In the study of international relations, for instance, the paradigm of “realism” sees all global politics boiling down to state actors pursuing power. “Marxist” and “critical” paradigms point to the primacy of economic and material concerns above all other things in world politics. There are scores of other paradigms that are used across many academic and intellectual disciplines. These are just a few classic examples.
A paradigm can be a very useful tool indeed. It is a lens, which can highlight or identify a recurring pattern or circumstance of human behaviour, where applicable.
But as with most tools, they come with limits.
One is that paradigms are static, whereas the world is nebulous, fluid, and constantly changing. Reality has numerous facets, which combine and overlap with one another. Exceptions to the rule abound. There can seldom be just one explanation to things. As a result our paradigms can be over-simplistic, incomplete or inaccurate – removing the complexity from the world which is actually one of its defining qualities.

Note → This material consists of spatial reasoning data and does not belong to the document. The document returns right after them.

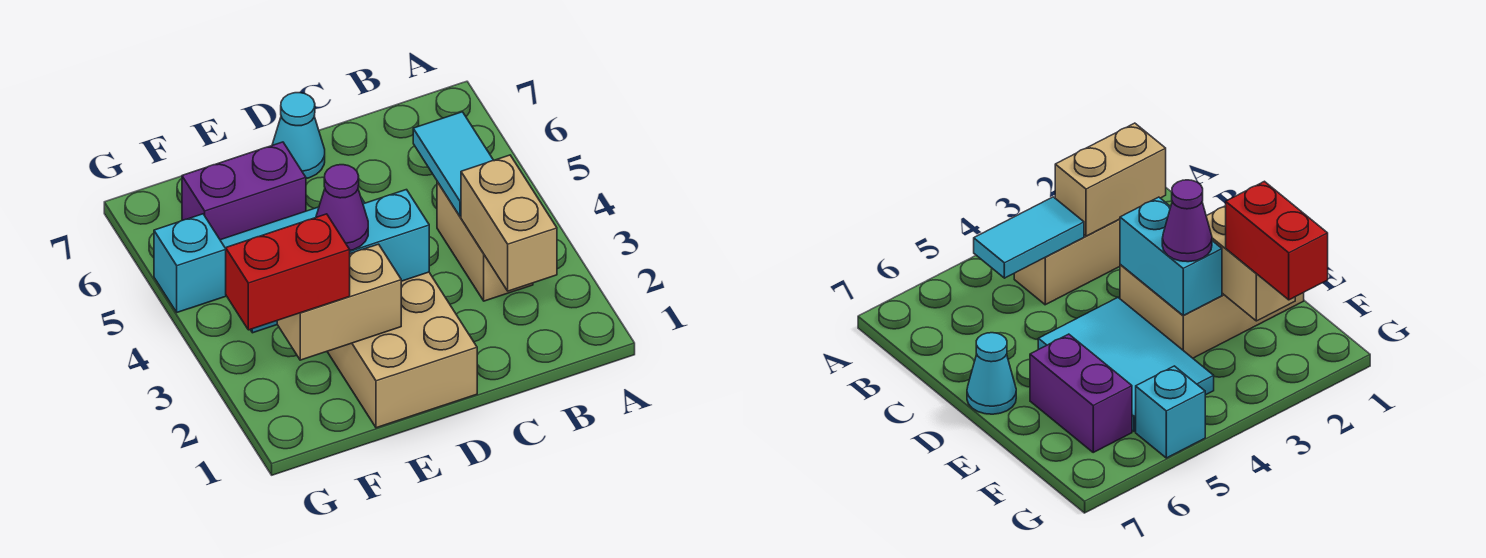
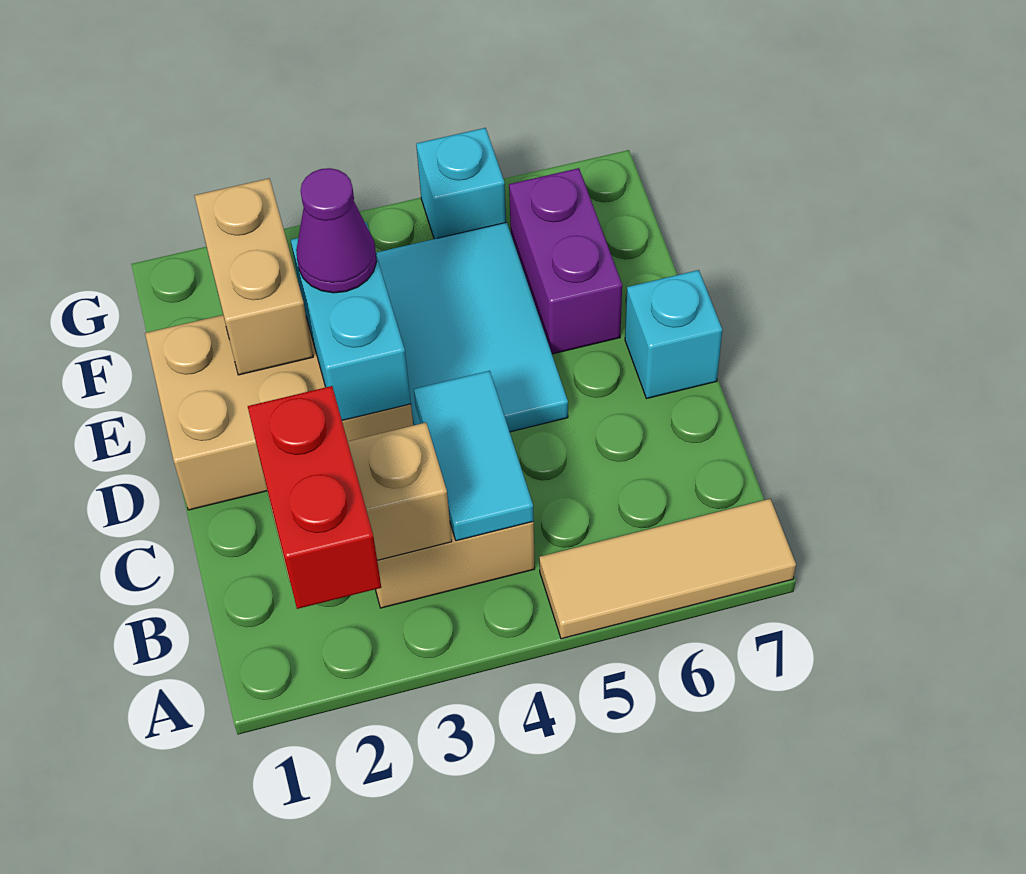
none -> tan tile A5:A7 level 1
cyan tile B4:B5 level 2 -> cyan tile B4:C4 level 2
cyan cone D7 level 1 -> cyan brick D7 level 1
red brick F2:G2 level 3 -> red brick A2:B2 level 3

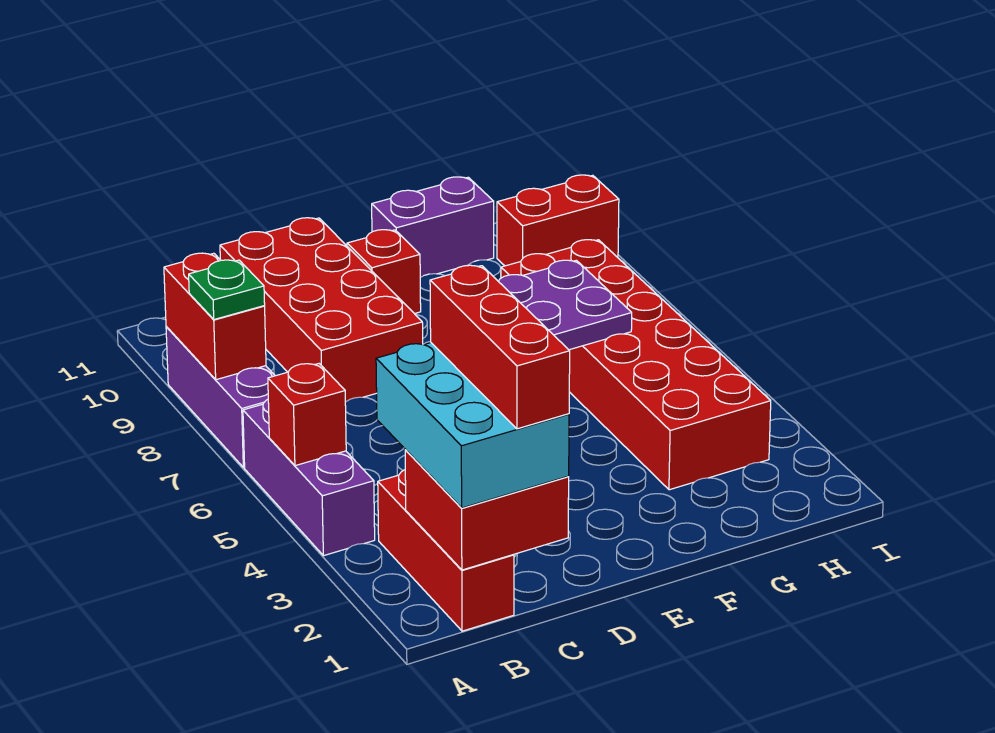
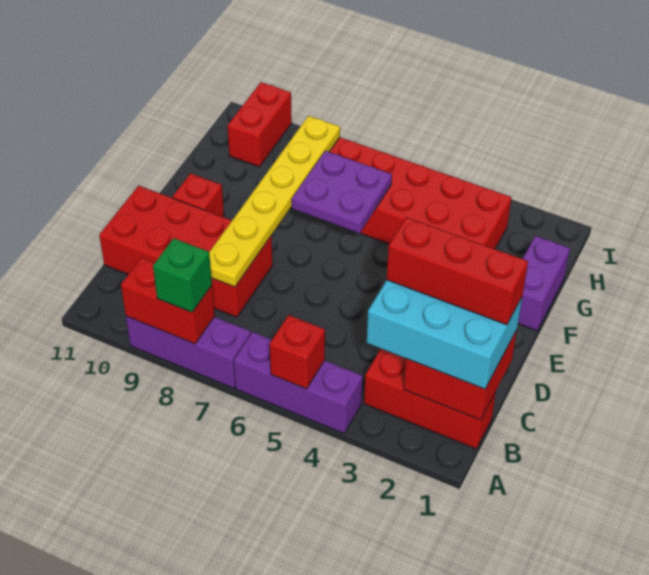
green plate A8 level 3 -> green brick A8 level 3
none -> yellow plate C8:H8 level 2
purple brick F11:G11 level 1 -> purple brick F1:G1 level 1

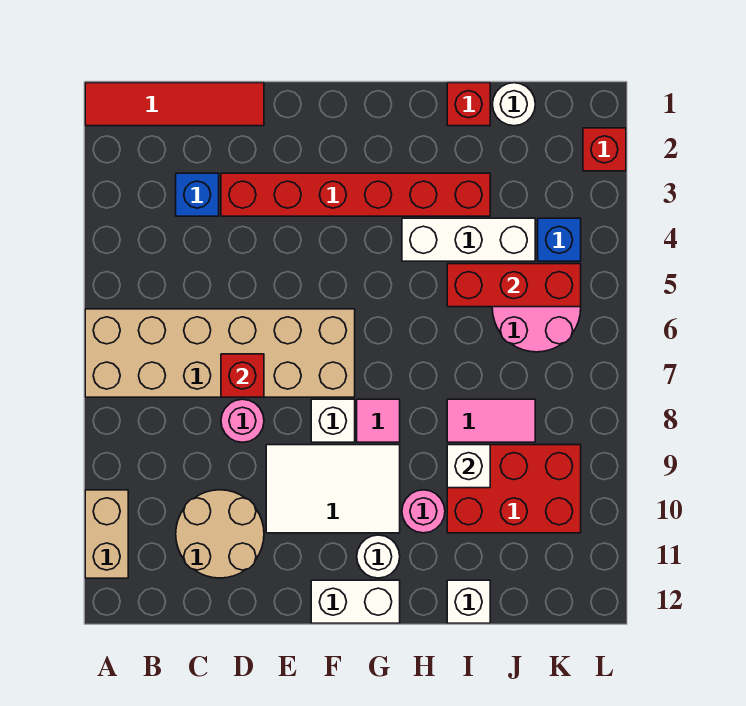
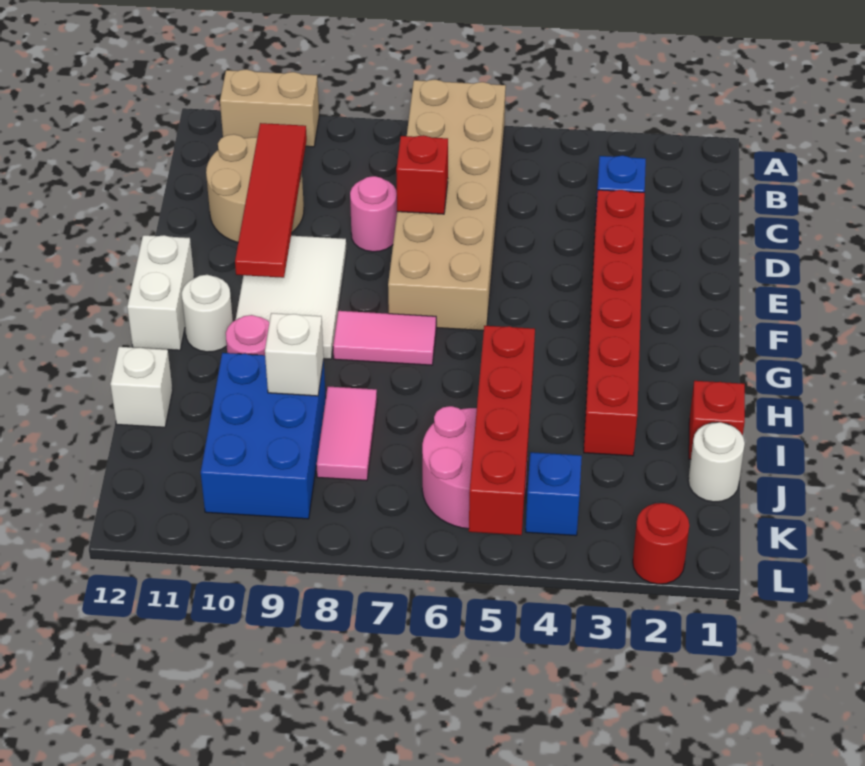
red tile A1:D1 level 1 -> red tile C10:F10 level 2
white brick F8 level 1 -> none
pink tile G8 level 1 -> pink tile G7:G8 level 1
white brick H4:J4 level 1 -> none
red brick I5:K5 level 2 -> red brick I5:L5 level 2
red brick I9:K10 level 1 -> blue brick I9:K10 level 1
red brick L2 level 1 -> red round brick L2 level 1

The other issue is that humans are not particularly flexible when it comes to using their paradigms. Deep down we are creatures of habit and sometimes obsession. We cling to our powerful (and empowering) paradigms, adopting them as more or less permanent lenses on the world. We become emotionally, materially and politically vested in those lenses and so we refuse to take them off (also a form of laziness – who wants to expend all that extra energy judging the specifics of each circumstance to see if it really matches?). So like the ancient tale of the old woman who captures an eagle and changes its appearance to look like a pigeon (what a bird should look like to her) – we tend to reshape our perception of reality to fit our paradigms when they may not quite fit.
Contrary to the intention behind them, paradigms can be an obstacle to seeing things for what they really are.